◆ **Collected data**
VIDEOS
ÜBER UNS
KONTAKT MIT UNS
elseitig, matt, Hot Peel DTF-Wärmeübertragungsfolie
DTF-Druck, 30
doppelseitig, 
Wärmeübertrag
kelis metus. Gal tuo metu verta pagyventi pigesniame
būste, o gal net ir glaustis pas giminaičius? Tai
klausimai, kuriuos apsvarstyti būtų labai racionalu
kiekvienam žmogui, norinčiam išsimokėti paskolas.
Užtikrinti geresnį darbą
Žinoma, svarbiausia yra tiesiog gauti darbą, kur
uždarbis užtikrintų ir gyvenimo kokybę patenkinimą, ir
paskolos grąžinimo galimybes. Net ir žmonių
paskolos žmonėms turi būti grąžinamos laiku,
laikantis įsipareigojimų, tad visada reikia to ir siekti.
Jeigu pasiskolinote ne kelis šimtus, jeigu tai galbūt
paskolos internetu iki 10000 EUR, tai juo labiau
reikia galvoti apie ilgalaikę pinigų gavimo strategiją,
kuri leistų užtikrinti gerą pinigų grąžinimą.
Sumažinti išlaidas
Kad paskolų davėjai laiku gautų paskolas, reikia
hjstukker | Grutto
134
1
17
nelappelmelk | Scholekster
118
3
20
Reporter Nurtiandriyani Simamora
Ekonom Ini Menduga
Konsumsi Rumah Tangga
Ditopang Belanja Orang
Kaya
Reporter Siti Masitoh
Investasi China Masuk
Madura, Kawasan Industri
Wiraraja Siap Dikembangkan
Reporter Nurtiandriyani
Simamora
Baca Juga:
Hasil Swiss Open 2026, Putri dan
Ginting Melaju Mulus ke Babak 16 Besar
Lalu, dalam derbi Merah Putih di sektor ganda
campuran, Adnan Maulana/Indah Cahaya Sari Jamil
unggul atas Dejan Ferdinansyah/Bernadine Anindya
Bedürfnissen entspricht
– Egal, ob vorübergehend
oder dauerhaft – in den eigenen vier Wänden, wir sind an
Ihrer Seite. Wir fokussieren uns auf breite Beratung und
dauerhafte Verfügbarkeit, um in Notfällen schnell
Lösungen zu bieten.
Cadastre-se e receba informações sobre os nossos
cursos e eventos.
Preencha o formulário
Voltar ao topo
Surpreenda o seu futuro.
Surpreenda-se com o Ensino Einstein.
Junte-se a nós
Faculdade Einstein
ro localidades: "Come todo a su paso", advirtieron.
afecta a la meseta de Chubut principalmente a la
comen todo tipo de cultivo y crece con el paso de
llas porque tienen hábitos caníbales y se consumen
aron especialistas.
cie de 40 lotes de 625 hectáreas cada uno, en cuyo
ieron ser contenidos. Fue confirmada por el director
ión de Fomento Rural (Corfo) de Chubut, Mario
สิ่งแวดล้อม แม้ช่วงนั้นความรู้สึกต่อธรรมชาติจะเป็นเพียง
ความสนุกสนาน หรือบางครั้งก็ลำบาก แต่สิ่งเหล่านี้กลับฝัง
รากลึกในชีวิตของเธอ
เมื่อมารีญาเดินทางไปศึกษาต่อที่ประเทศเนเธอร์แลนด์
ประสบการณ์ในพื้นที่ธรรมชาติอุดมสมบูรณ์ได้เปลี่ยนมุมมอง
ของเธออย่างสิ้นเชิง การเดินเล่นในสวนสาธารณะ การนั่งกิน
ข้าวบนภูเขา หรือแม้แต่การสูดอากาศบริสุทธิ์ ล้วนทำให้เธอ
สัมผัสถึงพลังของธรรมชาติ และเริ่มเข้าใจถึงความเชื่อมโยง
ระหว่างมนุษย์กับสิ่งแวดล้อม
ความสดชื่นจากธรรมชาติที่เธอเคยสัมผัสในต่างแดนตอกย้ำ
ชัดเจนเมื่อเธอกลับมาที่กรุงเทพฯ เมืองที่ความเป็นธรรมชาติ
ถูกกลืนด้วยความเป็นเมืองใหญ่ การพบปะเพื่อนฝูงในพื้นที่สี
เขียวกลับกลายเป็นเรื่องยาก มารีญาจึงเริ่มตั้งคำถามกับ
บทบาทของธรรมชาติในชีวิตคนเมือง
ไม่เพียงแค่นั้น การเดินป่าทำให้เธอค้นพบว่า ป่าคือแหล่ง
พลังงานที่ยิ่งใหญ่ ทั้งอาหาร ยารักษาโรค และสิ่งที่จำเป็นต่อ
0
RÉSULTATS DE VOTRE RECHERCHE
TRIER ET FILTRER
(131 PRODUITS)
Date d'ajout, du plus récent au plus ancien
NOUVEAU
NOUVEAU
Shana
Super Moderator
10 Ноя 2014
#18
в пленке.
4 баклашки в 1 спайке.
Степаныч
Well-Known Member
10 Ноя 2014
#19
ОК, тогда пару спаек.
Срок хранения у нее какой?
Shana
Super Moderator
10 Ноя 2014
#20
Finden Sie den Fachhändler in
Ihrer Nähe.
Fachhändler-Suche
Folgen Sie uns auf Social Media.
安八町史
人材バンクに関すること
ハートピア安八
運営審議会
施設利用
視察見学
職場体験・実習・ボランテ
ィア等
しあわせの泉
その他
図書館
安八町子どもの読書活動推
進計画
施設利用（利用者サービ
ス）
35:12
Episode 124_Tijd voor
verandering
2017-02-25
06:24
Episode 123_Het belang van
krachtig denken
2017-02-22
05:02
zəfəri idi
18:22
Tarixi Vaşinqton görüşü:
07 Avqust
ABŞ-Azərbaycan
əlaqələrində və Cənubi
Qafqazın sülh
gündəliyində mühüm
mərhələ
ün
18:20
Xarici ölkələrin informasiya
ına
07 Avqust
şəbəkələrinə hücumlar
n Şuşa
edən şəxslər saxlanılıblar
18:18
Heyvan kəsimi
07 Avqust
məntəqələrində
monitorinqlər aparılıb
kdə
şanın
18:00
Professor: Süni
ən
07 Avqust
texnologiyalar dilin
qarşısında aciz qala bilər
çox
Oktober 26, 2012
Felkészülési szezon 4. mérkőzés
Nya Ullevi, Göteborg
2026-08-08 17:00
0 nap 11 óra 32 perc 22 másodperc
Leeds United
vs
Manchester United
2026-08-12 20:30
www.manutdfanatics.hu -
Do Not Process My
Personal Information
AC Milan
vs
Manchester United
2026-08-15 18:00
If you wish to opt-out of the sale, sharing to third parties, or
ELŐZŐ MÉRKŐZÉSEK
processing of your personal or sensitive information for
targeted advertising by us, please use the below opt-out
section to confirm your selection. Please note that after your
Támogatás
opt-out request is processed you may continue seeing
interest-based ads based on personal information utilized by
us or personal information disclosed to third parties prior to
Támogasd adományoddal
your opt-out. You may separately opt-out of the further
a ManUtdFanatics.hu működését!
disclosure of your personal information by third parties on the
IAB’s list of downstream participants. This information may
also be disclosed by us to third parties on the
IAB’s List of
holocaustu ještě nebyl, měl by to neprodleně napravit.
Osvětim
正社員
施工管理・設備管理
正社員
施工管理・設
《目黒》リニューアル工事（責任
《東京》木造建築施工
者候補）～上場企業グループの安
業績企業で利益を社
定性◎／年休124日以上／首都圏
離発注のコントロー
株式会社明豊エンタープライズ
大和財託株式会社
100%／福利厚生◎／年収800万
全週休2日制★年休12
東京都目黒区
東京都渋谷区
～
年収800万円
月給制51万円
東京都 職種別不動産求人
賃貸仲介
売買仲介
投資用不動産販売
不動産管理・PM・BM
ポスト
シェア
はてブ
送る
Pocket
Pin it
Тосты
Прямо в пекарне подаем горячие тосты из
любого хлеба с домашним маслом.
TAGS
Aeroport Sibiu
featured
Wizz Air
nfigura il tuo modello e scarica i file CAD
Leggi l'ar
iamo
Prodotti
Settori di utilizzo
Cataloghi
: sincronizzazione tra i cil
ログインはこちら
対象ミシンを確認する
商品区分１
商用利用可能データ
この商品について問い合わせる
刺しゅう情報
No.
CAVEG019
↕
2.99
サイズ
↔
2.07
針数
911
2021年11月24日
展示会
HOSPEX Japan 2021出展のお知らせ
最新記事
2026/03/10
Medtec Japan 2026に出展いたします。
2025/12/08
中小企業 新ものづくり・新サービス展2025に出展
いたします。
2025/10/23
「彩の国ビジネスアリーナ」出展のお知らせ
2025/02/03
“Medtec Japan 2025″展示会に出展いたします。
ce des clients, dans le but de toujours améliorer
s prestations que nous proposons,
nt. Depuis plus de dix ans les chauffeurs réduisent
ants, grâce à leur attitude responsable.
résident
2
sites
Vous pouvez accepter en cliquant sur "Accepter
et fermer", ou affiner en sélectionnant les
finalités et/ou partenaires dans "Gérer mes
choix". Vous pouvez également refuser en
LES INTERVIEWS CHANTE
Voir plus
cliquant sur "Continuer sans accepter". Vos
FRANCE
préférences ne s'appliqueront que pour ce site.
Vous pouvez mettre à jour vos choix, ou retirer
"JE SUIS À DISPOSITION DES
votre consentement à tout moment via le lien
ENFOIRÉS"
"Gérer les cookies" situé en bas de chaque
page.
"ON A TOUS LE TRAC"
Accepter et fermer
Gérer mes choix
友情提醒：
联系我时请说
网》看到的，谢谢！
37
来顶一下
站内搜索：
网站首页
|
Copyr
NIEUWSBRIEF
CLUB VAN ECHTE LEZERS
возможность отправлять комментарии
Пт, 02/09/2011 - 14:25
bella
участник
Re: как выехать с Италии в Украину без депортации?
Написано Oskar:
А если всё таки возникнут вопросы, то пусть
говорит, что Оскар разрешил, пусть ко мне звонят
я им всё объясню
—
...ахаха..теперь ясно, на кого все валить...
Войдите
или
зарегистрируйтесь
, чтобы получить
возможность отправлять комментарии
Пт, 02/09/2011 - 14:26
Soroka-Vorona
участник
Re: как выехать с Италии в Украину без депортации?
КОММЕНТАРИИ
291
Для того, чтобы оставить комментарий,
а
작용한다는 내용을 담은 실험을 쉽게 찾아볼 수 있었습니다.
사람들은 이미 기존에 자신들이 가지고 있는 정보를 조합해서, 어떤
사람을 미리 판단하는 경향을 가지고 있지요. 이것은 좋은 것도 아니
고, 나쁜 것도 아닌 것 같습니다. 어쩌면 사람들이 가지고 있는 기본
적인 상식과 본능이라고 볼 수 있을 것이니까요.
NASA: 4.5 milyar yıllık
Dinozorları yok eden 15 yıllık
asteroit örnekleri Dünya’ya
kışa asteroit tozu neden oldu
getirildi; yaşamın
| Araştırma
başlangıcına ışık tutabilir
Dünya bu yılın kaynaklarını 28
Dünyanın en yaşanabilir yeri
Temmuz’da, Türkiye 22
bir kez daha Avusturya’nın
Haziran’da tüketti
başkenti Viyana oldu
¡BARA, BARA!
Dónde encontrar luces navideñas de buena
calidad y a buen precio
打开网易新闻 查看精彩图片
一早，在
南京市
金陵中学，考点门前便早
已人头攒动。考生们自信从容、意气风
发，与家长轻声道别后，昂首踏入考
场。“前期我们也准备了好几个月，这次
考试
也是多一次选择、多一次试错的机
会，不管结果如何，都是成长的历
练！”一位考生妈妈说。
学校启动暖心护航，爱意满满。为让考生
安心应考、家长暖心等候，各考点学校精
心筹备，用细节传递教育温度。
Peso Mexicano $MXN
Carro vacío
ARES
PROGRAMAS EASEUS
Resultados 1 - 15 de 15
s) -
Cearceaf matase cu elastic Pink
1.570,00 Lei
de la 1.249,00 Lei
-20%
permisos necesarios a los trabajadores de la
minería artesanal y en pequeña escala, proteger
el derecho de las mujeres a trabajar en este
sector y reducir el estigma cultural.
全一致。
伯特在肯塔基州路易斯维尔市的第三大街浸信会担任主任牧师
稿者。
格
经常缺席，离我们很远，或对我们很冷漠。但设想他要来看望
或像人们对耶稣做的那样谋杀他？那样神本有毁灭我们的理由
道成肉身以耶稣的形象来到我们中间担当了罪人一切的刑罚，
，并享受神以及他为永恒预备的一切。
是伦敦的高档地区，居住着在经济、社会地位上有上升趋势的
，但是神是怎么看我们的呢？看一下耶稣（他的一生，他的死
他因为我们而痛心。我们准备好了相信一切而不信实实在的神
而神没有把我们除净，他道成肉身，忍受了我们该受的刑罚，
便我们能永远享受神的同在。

◆ **Task objective**
Rewrite the listing from its first line through the line containing "paskolos žmonėms turi", swapping "darbą" for "tarnybą" and leaving everything else as it is.

◆ **Output**
VIDEOS
ÜBER UNS
KONTAKT MIT UNS
elseitig, matt, Hot Peel DTF-Wärmeübertragungsfolie
DTF-Druck, 30
doppelseitig, 
Wärmeübertrag
kelis metus. Gal tuo metu verta pagyventi pigesniame
būste, o gal net ir glaustis pas giminaičius? Tai
klausimai, kuriuos apsvarstyti būtų labai racionalu
kiekvienam žmogui, norinčiam išsimokėti paskolas.
Užtikrinti geresnį tarnybą
Žinoma, svarbiausia yra tiesiog gauti tarnybą, kur
uždarbis užtikrintų ir gyvenimo kokybę patenkinimą, ir
paskolos grąžinimo galimybes. Net ir žmonių
paskolos žmonėms turi būti grąžinamos laiku,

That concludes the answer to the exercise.